Jimmy Kimmel and the top Oscar nominees will each receive a goodies bag that is worth more than $100,000 from a private firm. Its contents range from luxury vacations and hand-dipped chocolate truffles to diamond jewelry and underarm sweat patches.
There is one catch. The IRS says the gift is taxable income.
Where are we going? To unrecognized Academy Award costs.
Acceptance Speech Costs
Using the economic definition of cost, there is always a sacrificed alternative when we thank someone. In a 45-second acceptance speech, choices have to be made.
Maybe because families got the most recognition, husbands were ignored?

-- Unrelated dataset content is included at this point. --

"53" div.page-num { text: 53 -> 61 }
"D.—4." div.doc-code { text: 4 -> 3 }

Also, out of 1396 speeches before 2015, Steven Spielberg was an overwhelming favorite:
We should note that in 2016, there were fewer thank you’s in speeches. Told a ticker would display names as they spoke, the winners were urged to focus on more interesting content. (In 2017, I saw no ticker.)

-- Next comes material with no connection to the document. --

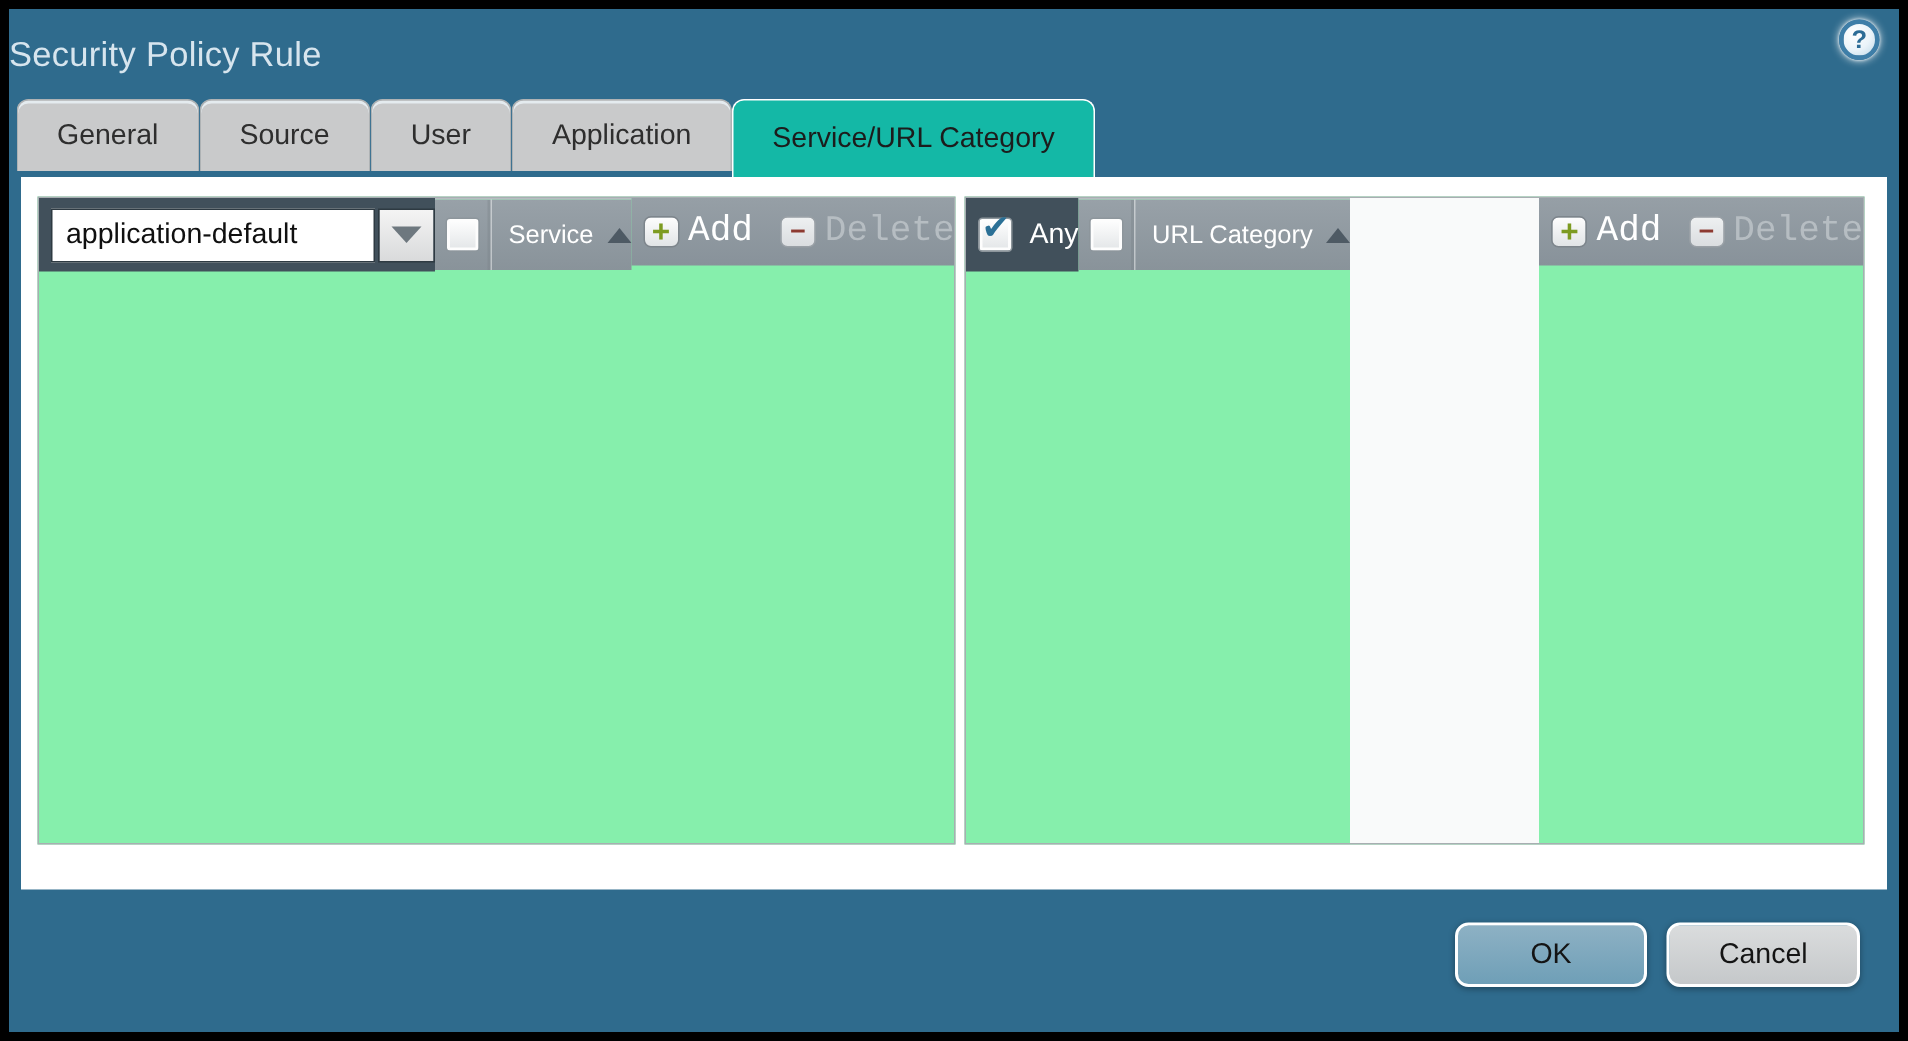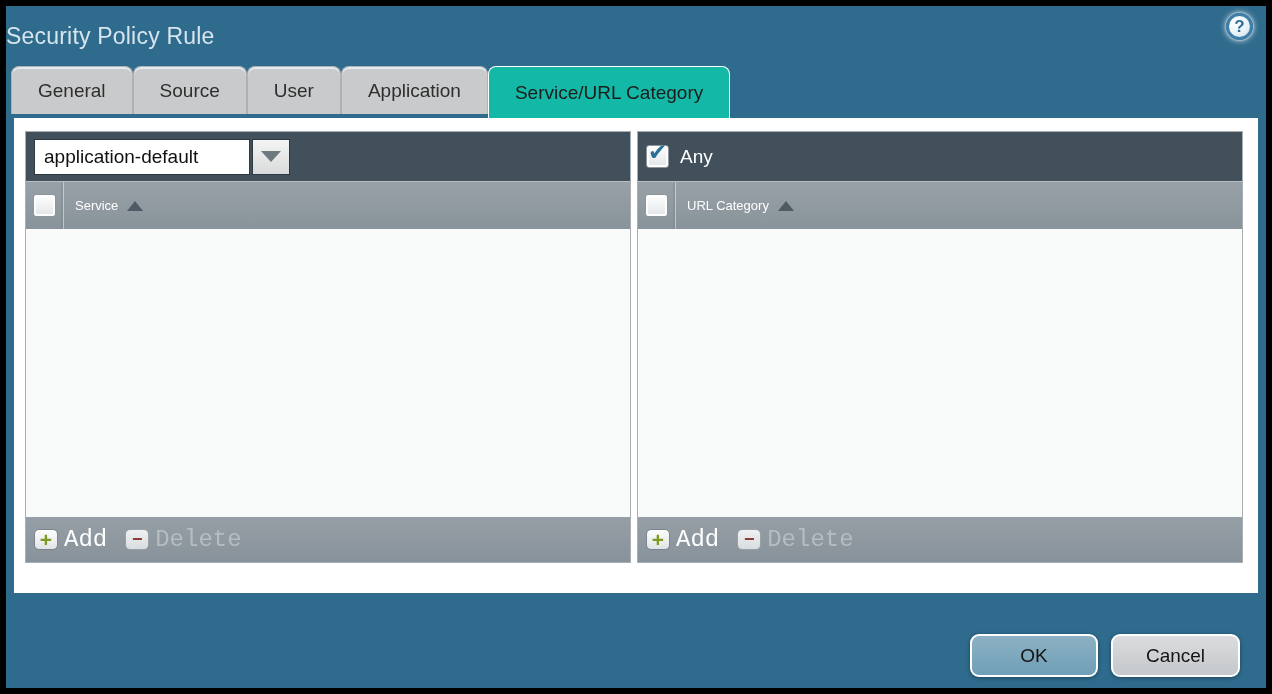"application-default" .panel { flex-direction: column -> row }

It is also possible that you and I have helped to pay production and post production film costs through state tax credits and benefits. New Yorkers helped out with Manchester By the Sea, Georgia provided money to Hidden Figures and Pennsylvania subsidized Fences. However, La La Land got none of the California Film Commission’s $330 million.
Our Bottom Line: No Free Lunch
Remembering there is never any such thing as a free lunch, still, let’s enjoy the awards this evening!
My sources and more: Knowing that tax credits can be sold, I found a list of recipients here but am not sure what they did with the money. Similarly, the description of the swag bags could not say who wouldn’t keep the 2017 “gift.” Finally, in addition to my thank you graphs, Slate had more. And, a recent paper said that tax credits did little for the states.
This post was slightly edited after it was published.